Our Common Stock is listed on the Nasdaq Global Market under the symbol BIOR. On August 21, 2024, the last reported sale price of our Common Stock on the Nasdaq Global Market was $0.69 per share.
Investing in our securities involves a high degree of risk. See Risk Factors in the Original Prospectus and documents incorporated therein by reference for a discussion of such risk factors, which factors should be read carefully in connection with an investment in our securities.
Neither the Securities and Exchange Commission nor any state securities commission has approved or disapproved of these securities or passed upon the accuracy or adequacy of this prospectus supplement or the accompanying prospectus. Any representation to the contrary is a criminal offense.
AMENDMENTS TO WARRANTS
This prospectus supplement is being filed to disclose the following:
On August 12, 2024, we entered into a convertible notes exchange agreement (the Exchange Agreement) with certain institutional investors.

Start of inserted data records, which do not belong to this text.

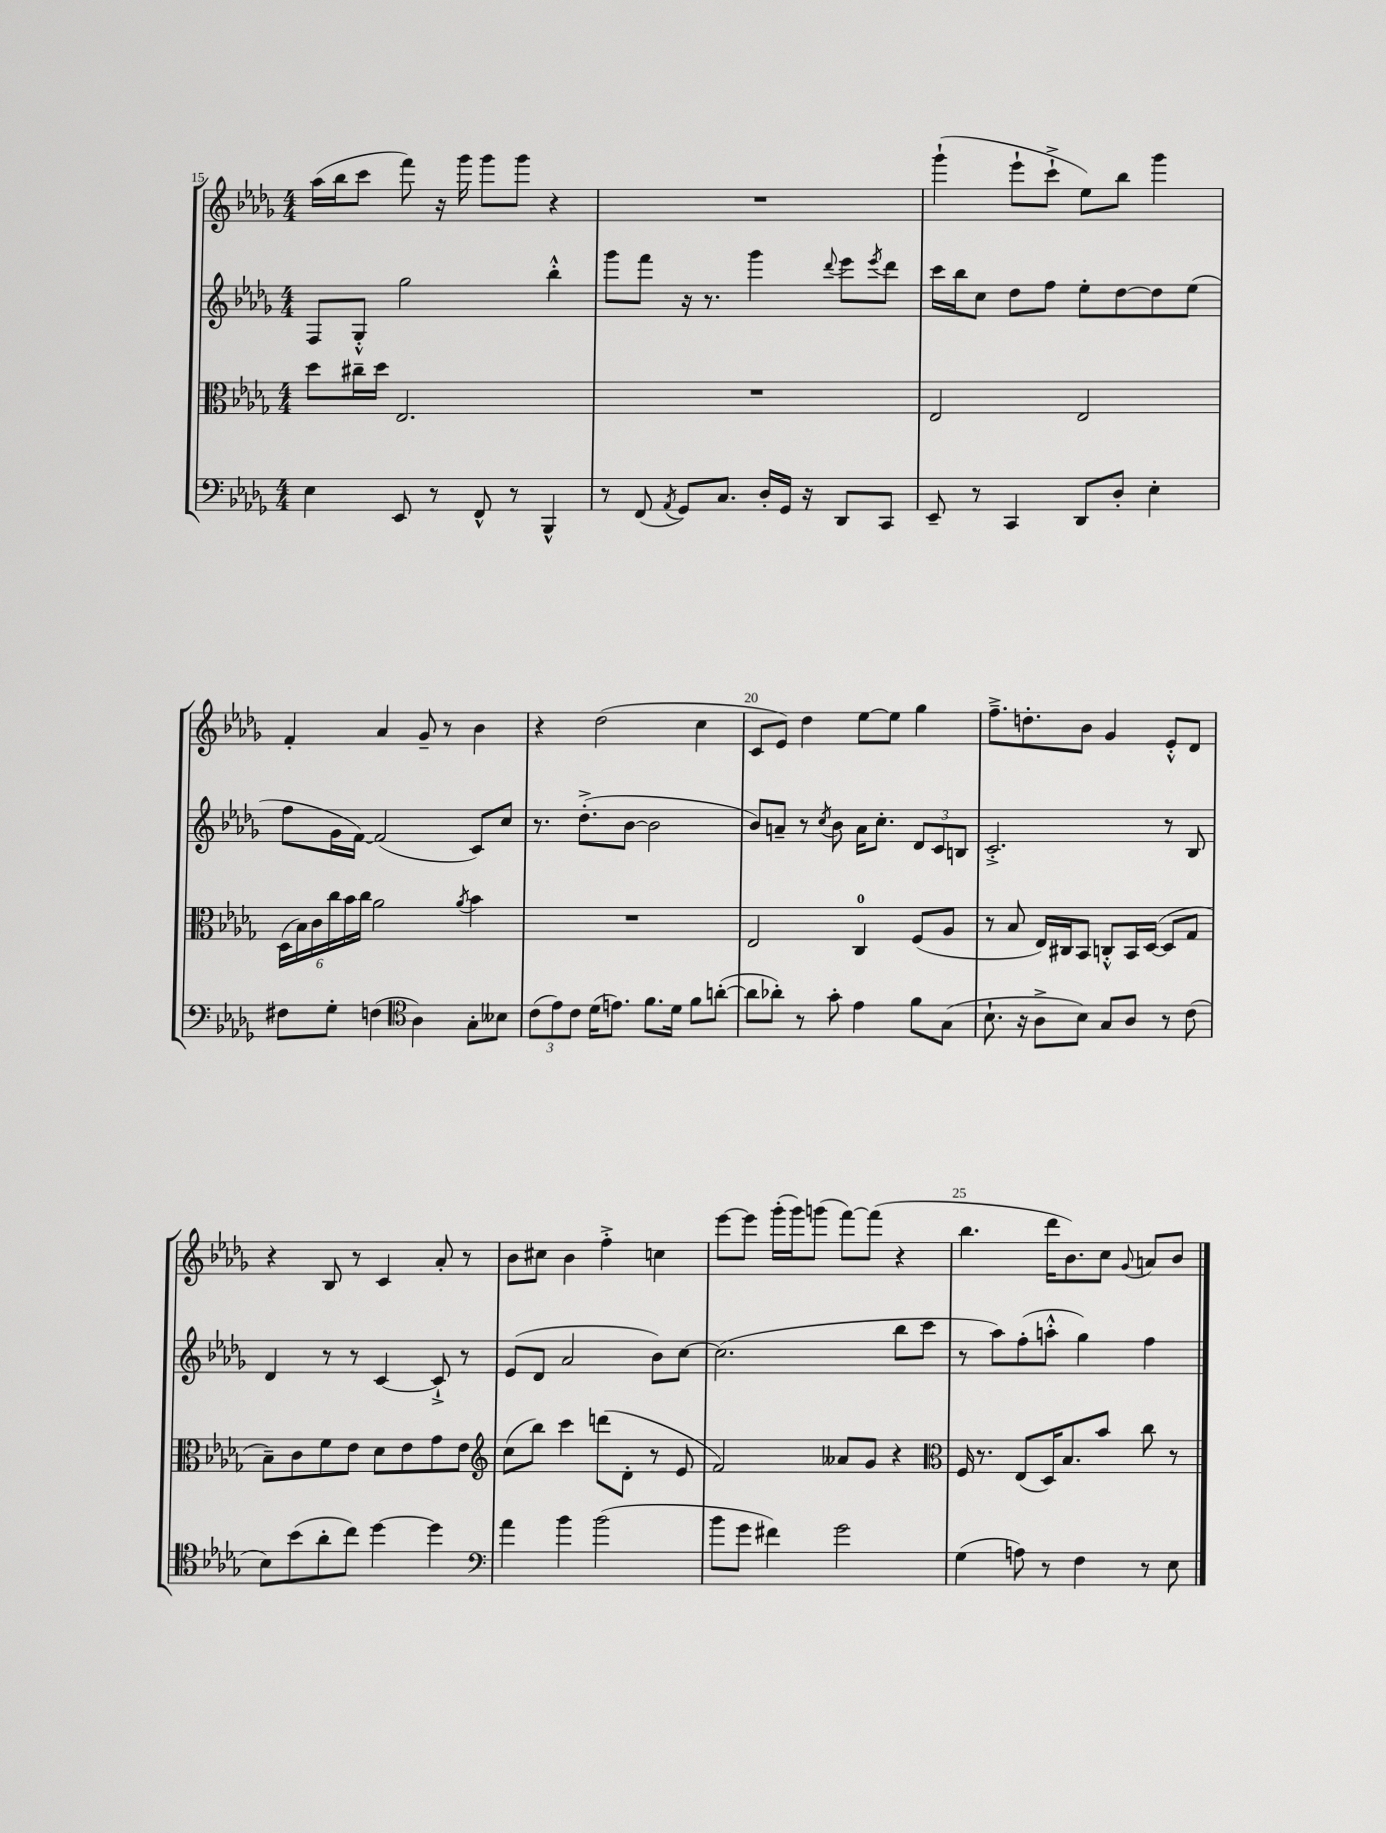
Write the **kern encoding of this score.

**kern	**kern	**kern	**kern
*staff4	*staff3	*staff2	*staff1
*clefF4	*clefC3	*clefG2	*clefG2
*k[b-e-a-d-g-]	*k[b-e-a-d-g-]	*k[b-e-a-d-g-]	*k[b-e-a-d-g-]
*M4/4	*M4/4	*M4/4	*M4/4
4E-\	8dd-\L	8F/L	(16aa-\LL
.	.	.	16bb-\J
.	16cc#~\L	8G-'^^/J	8ccc\J
.	16dd-\JJ	.	.
8EE-/	2.E-/	2gg-\	8fff\)
8r	.	.	16r
.	.	.	16ggg-\
8FF^^/	.	.	8ggg-\L
8r	.	.	8ggg-\J
4BBB-^^/	.	4bb-'^^\	4r
=	=	=	=
8r	1r	8ggg-\L	1r
(8FF/	.	8fff\J	.
8qAA-/	.	.	.
8GG-/L)	.	16r	.
.	.	8.r	.
8.C/J	.	.	.
.	.	4ggg-\	.
16D-'/LL	.	.	.
16GG-/JJ	.	.	.
16r	.	.	.
.	.	8qqddd-/	.
8DD-/L	.	8eee-\L	.
.	.	8qeee-/	.
8CC/J	.	8ddd-\J	.
=	=	=	=
8EE-~/	2E-/	16ccc\LL	(4ggg-`\
.	.	16bb-\J	.
8r	.	8cc\J	.
4CC/	.	8dd-\L	8eee-`\L
.	.	8ff\J	8ccc`^\J
8DD-/L	2E-/	8ee-'\L	8ee-\L)
8D-'/J	.	[8dd-\	8bb-\J
4E-'\	.	8dd-\]	4ggg-\
.	.	(8ee-\J	.
=	=	=	=
8F#\L	(24D-\LL	8ff\L	4f'/
.	24B-\)	.	.
.	24c\	.	.
8G-'\J	24cc\	16g-\L	.
.	24b-\	.	.
.	.	[16f\JJ)	.
.	24cc\JJ	.	.
(4F\	2a-\	(2f/]	4a-/
*clefC4	*	*	*
4A-\)	.	.	8g-~/
.	.	.	8r
.	8qa-/	.	.
8G-'\L	4b-\	8c/L)	4b-\
8B--\J	.	8cc/J	.
=	=	=	=
(12c\L	1r	8.r	4r
12e-\)	.	.	.
12c\J	.	.	.
.	.	(8.dd-'^\L	.
(16d-\LK	.	.	(2dd-\
8.e\J)	.	.	.
.	.	[8b-\J	.
8.f\L	.	2b-\]	.
16d-\Jk	.	.	.
8f\L	.	.	4cc\
([8a'\J	.	.	.
=	=	=	=
8a\]L	2E-/	8b-/L)	8c/L
8a-'\J)	.	8a~/J	8e-/J)
8r	.	8r	4dd-\
.	.	8qcc/	.
8g-'\	.	8b-\	.
4e-\	4C/	16a\LK	[8ee-\L
.	.	8.cc'\J	.
.	.	.	8ee-\]J
8f\L	(8F/L	12d-/L	4gg-\
.	.	12c/	.
(8G-\J	8A-/J	.	.
.	.	12B/J	.
=	=	=	=
8.B-`\	8r	2.c'^/	8.ff~^\L
.	8B-/	.	.
16r	.	.	8.dd'\
8A-^\L	16E-/LL)	.	.
.	16C#/J	.	.
8B-\J)	8BB-/J	.	8b-\J
8G-/L	8C'^^/L	.	4g-/
8A-/J	16BB-/L	.	.
.	([16D-/JJ	.	.
8r	8D-/]L	8r	8e-'^^/L
(8c\	8G-/J	8B-/	8d-/J
=	=	=	=
8B-\L)	8B-~\L)	4d-/	4r
(8b-\	8c\	.	.
8a-'\	8f\	8r	8B-/
8cc\J)	8e-\J	8r	8r
[4dd-\	8d-\L	[4c/	4c/
.	8e-\	.	.
4dd-\]	8g-\	8c`^/]	8a-'/
.	8e-\J	8r	8r
=	=	=	=
*clefF4	*clefG2	*	*
4a-\	(8cc\L	(8e-/L	8b-\L
.	8bb-\J)	8d-/J	8cc#\J
4b-\	4ccc\	2a-/	4b-\
(2b-\	(8ddd\L	.	4ff'^\
.	8d-'\J	.	.
.	8r	8b-\L)	4cc\
.	8e-/	[8cc\J	.
=	=	=	=
8b-\L	2f/)	(2.cc\]	[8eee-\L
8g-\J	.	.	8eee-\]J
4f#\)	.	.	(16ggg-'\LL
.	.	.	16ggg-\J)
.	.	.	(8ggg\J
2g-\	8a--/L	.	[8fff\L)
.	8g-/J	.	(8fff\]J
.	4r	8bb-\L	4r
.	.	8ccc\J	.
=	=	=	=
*	*clefC3	*	*
(4G-\	16F/	8r	4.bb-\
.	8.r	.	.
.	.	8aa-\L)	.
8A\)	(8E-/L	(8ff'\	.
8r	16D-/K)	8aa'^^\J	16ddd-\LK
.	8.B-/	.	8.b-\)
4F\	.	4gg-\)	.
.	8b-/J	.	8cc\J
.	.	.	8qqg-/
8r	8cc\	4ff\	8a/L
8E-\	8r	.	8b-/J
==	==	==	==
*-	*-	*-	*-
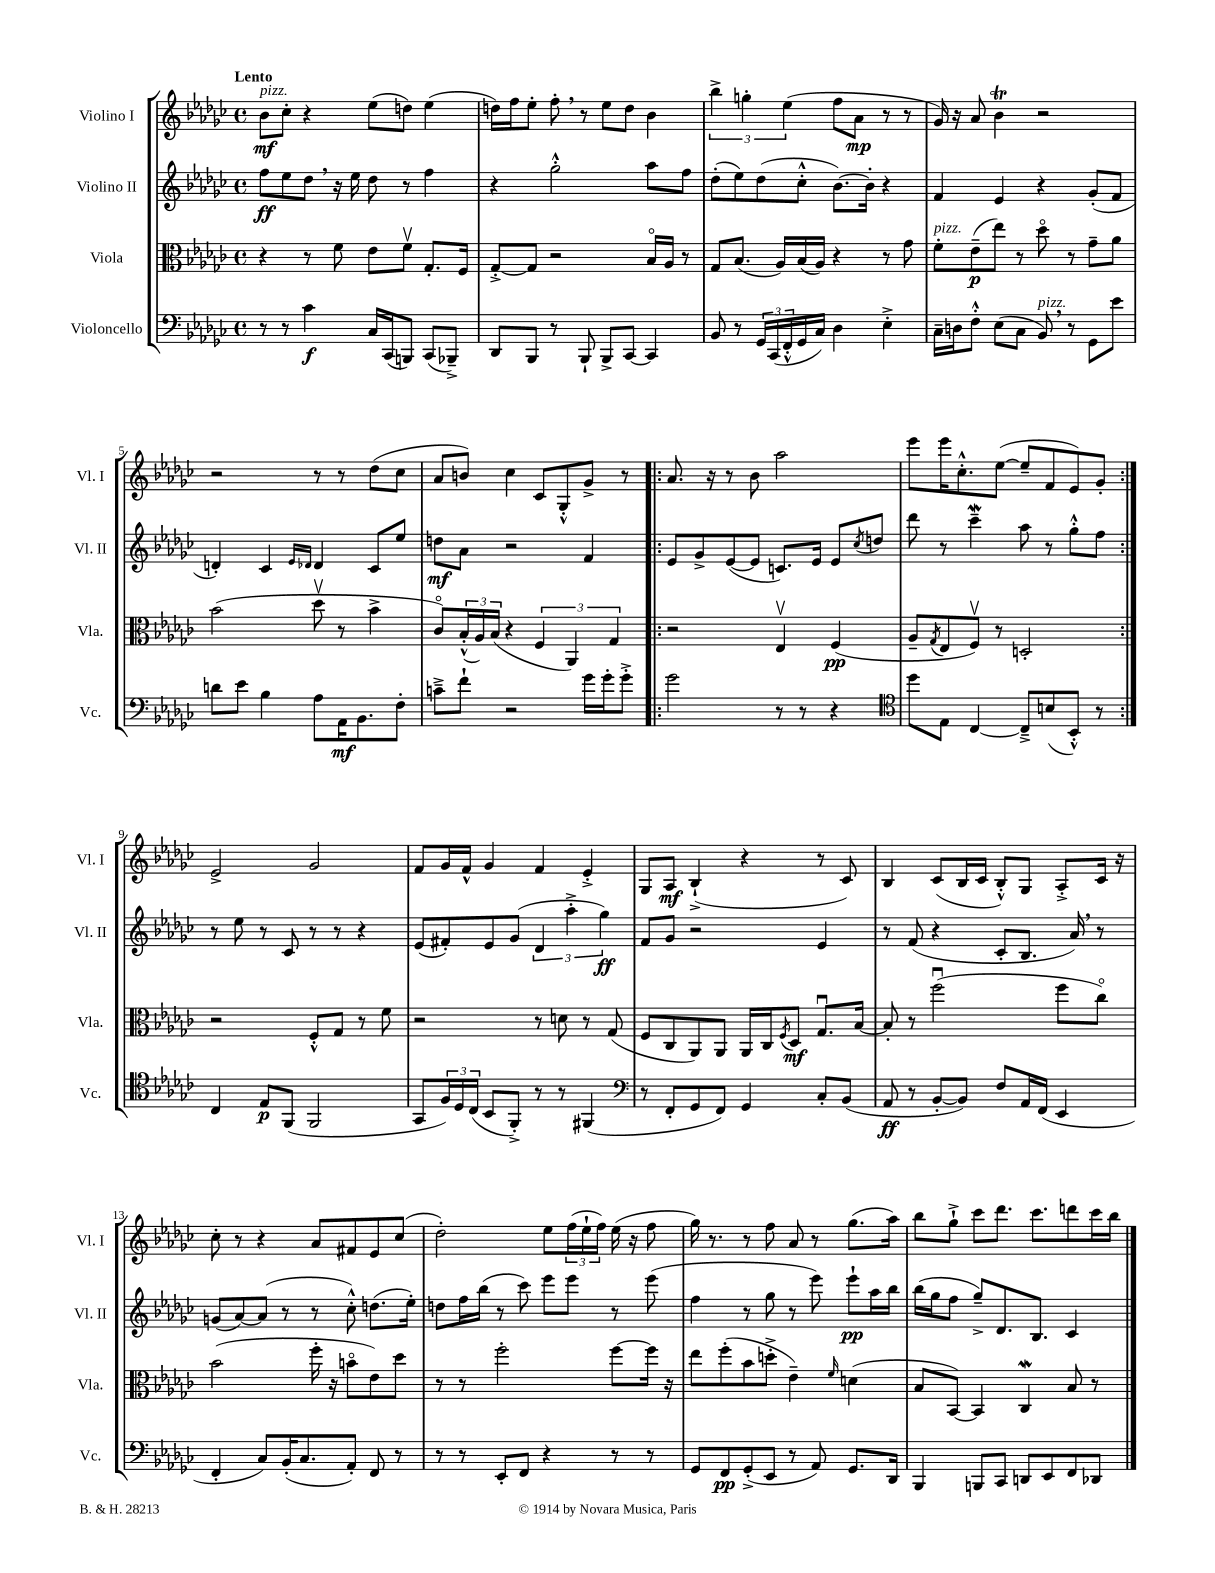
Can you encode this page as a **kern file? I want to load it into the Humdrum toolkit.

**kern	**kern	**kern	**kern
*staff4	*staff3	*staff2	*staff1
*clefF4	*clefC3	*clefG2	*clefG2
*k[b-e-a-d-g-c-]	*k[b-e-a-d-g-c-]	*k[b-e-a-d-g-c-]	*k[b-e-a-d-g-c-]
*M4/4	*M4/4	*M4/4	*M4/4
*met(c)	*met(c)	*met(c)	*met(c)
8r	4r	8ff	8b-
8r	.	8ee-	8cc-'
4c-	8r	8dd-	4r
.	8f	16r	.
.	.	16ee-	.
16C-	8e-	8dd-	(8ee-
(16CC-	.	.	.
8BBB)	8fv	8r	8dd)
(8CC-	8.G-'	4ff	(4ee-
8BBB-~^)	.	.	.
.	16F	.	.
=	=	=	=
8DD-	[8G-'^	4r	16dd)
.	.	.	16ff
8BBB-	8G-]	.	8ee-'
8r	2r	2gg-'^^	8ff'
8BBB-`	.	.	8r
8BBB-^	.	.	8ee-
[8CC-	.	.	8dd
4CC-]	16B-o	8aa-	4b-
.	16A-	.	.
.	8r	8ff	.
=	=	=	=
8BB-	8G-	(8dd-'	6bb-^
8r	(8.B-	8ee-)	.
.	.	.	6gg'
24GG-	.	(8dd-	.
(24CC-	.	.	.
.	16A-)	.	.
24FF'^^	.	.	(6ee-
16GG-	(16B-	8cc-'^^	.
16C-)	16A-)	.	.
4D-	4r	[8.b-)	8ff
.	.	.	8a-
.	.	16b-']	.
4E-'^	8r	4r	8r
.	8g-	.	8r
=	=	=	=
16C-~	8f'	4f	16g-)
16D	.	.	16r
8F'^^	(8e-~	.	8a-
(8E-	8ee-)	4e-	4b-
8C-	8r	.	.
8BB-)	8dd-o	4r	2r
8r	8r	.	.
8GG-	8g-~	(8g-'	.
8e-	8a-	8f	.
=	=	=	=
8d	(2b-	4d')	2r
8e-	.	.	.
4B-	.	4c-	.
.	.	16qqe-	.
.	.	16qqd-	.
8A-	8dd-v	4d-	8r
16AA-	8r	.	8r
8.BB-	.	.	.
.	4b-^	8c-	(8dd-
8F'	.	8ee-	8cc-
=	=	=	=
8c~^	8c-o)	8dd	8a-
8f`	(24B-'^^	8a-	8b)
.	24A-)	.	.
.	(24B-	.	.
2r	4r	2r	4cc-
.	6F	.	8c-
.	.	.	8G-'^^
.	6AA-)	.	.
16g-	.	4f	8g-^
16g-'	.	.	.
.	6G-	.	.
8g-'^	.	.	8r
=!|:	=!|:	=!|:	=!|:
2g-	2r	8e-	8.a-
.	.	8g-^	.
.	.	.	16r
.	.	([8e-	8r
.	.	8e-]	8b-
8r	4E-v	8.c)	2aa-
8r	.	.	.
.	.	16e-	.
4r	(4F	8e-	.
.	.	8qcc-	.
.	.	8dd	.
=	=	=	=
*clefC4	*	*	*
8dd-	8A-~	8ddd-	8eee-
.	8qG-	.	.
8E-	8E-	8r	16eee-
.	.	.	8.cc-'^^
[4C-	8Fv)	4ccc-~	.
.	8r	.	([8ee-
8C-~^]	2D'	8aa-	8ee-~]
(8B	.	8r	8f
8BB-'^^)	.	8gg-'^^	8e-)
8r	.	8ff	8g-'
=:|!	=:|!	=:|!	=:|!
4C-	2r	8r	2e-^
.	.	8ee-	.
8E-	.	8r	.
(8FF	.	8c-	.
2FF	8F'^^	8r	2g-
.	8G-	8r	.
.	8r	4r	.
.	8f	.	.
=	=	=	=
8GG-	2r	(8e-	8f
24F)	.	8f#')	16g-
24D-	.	.	.
.	.	.	16f^^
(24C-	.	.	.
8BB-	.	8e-	4g-
8FF'^)	.	(8g-	.
8r	8r	6d-	4f
8r	8d	.	.
.	.	6aa-'^	.
(4FF#	8r	.	4e-'^
.	.	6gg-)	.
.	(8G-	.	.
=	=	=	=
*clefF4	*	*	*
8r	8F	8f	8G-
8FF'	8C-	8g-	8A-
8GG-	8AA-)	2r	(4B-`^
8FF)	8AA-	.	.
4GG-	16AA-	.	4r
.	16C-	.	.
.	8qF	.	.
.	8D-	.	.
8C-'	8.G-u	4e-	8r
(8BB-	.	.	8c-)
.	[16B-	.	.
=	=	=	=
8AA-	8B-']	8r	4B-
8r	8r	(8f	.
[8BB-'	(2ffu	4r	(8c-
8BB-])	.	.	16B-
.	.	.	16c-
8F	.	8c-'	8B-'^^)
16AA-	.	8.B-	8G-
(16FF	.	.	.
4EE-	8ff	.	8A-'^
.	.	16a-)	.
.	8cc-o)	8r	16c-
.	.	.	16r
=	=	=	=
4FF'	(2b-	(8g	8cc-'
.	.	[8a-)	8r
8C-)	.	(8a-]	4r
(16BB-'	.	8r	.
8.C-	.	.	.
.	16ff'	8r	8a-
.	16r	.	.
8AA-')	8bo	8cc-'^^)	8f#
8FF	8e-)	(8.dd	8e-
8r	8dd-	.	(8cc-
.	.	16ee-')	.
=	=	=	=
8r	8r	8dd	2dd-')
8r	8r	16ff	.
.	.	(16bb-	.
8EE-'	2ff'	8r	.
8FF	.	8ccc-)	.
4r	.	8eee-	8ee-
.	.	8eee-	(24ff
.	.	.	24ee-`
.	.	.	24ff)
8r	[8ff	8r	(16ee-
.	.	.	16r
8r	16ff]	(8eee-	8ff
.	16r	.	.
=	=	=	=
8GG-	8ee-	4ff	16gg-)
.	.	.	8.r
8FF	(8ff'	.	.
(8GG-'^	8b-	8r	8r
8EE-	8dd'^	8gg-	8ff
8r	4e-~)	8r	8a-
8AA-)	.	8eee-)	8r
.	16qqf	.	.
8.GG-	(4d	8eee-`	(8.gg-
.	.	16aa-	.
16DD-	.	16bb-	16aa-)
=	=	=	=
4BBB-	8B-	(16bb-	8bb-
.	.	16gg-	.
.	[8BB-)	8ff	8gg-`^
8BBB	4BB-]	8gg-~^)	8ccc-
8CC-	.	8.d-	8.ddd-
8DD	4C-	.	.
.	.	8.B-	8.ccc-
8EE-	.	.	.
8FF	8B-	4c-	8ddd
8DD-	8r	.	16ccc-
.	.	.	16bb-
==	==	==	==
*-	*-	*-	*-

In connection with the Exchange Agreement, the Company also entered into warrant amendments (the Warrant Amendments) with such institutional investors under which the Company agreed to amend certain outstanding warrants, including the Warrants.
Under the Warrant Amendment, the Company agreed to (i) lower the exercise price of each Warrant to $0.60, (ii) provide that such Warrants, as amended, will not be exercisable in excess of a specified cap set based on the rules of Nasdaq until the Company receives approval from its stockholders with respect to the issuance of shares of common stock issuable upon exercise of the amended Warrants (such date, the Stockholder Approval Date), (iii) extend the original expiration date of such Warrants to be five (5) years following the Stockholder Approval Date and (iv) provide that the Company may repurchase 20% of such warrants at a price of $0.001 per share underlying such warrants, subject to certain conditions. These amendments became effective on August 15, 2024.